Zucchini + “Spaghetti Pie” = a very promising recipe!
I read Cooking Light magazine. I almost never, however, actually make any of the recipes found in it. Not sure why–probably largely because I seldom make any real recipes, ever. But this one looks cool…
I first heard of “spaghetti pie” about 15 years ago, but honestly I’ve never made it. Mostly because it’s apparently a Midwestern staple for using up leftover pasta, and I happen to think that leftover cold pasta out of the tupperware container is one of the best breakfasts ever. It seems, in short, to be sort of a “lazy mom’s lasagna”–just toss everything together in the baking dish, sprinkle cheese on, and bake it.
Now that I’ve discovered a version that can also get rid of 3 cups of grated oversized zucchini in a delicious way, I may have to give it a try…It’s on page 140 of the August Cooking Light magazine, and it’s also found here: Zucchini Angel Hair Pancake.
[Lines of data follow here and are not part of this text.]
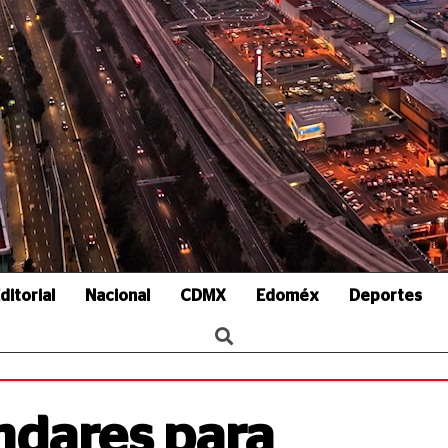
ditorial
Nacional
CDMX
Edoméx
Deportes
ndares para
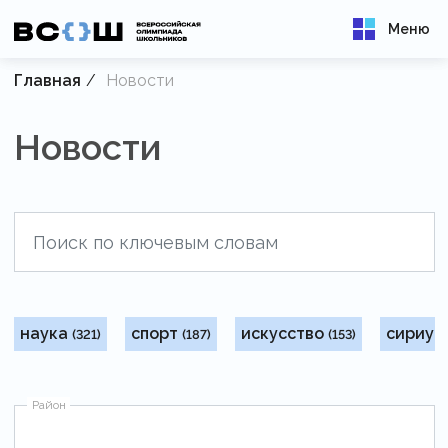
Меню
Главная
Новости
Новости
наука
спорт
искусство
сириус
(321)
(187)
(153)
Район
I haven’t done it yet, so this is a blog post based on something I haven’t tried yet, which I generally don’t much like to do–but it does look yummy, and posting it here is one way I’ll be guaranteed not to lose the recipe. (Along with the Roasted Banana Pudding recipe on page 144…I would probably substitute amaretti or savoiardi for the vanilla wafers and go for the actual whipped cream instead of the fake stuff, calories be damned, but it does look yummy!)
And best of all, this zuke-pasta pancake is cooked on the stove, so you don’t even need to heat up the oven!
I’ll post a review when I do make it; if anyone beats me to it, please let me know in the comments!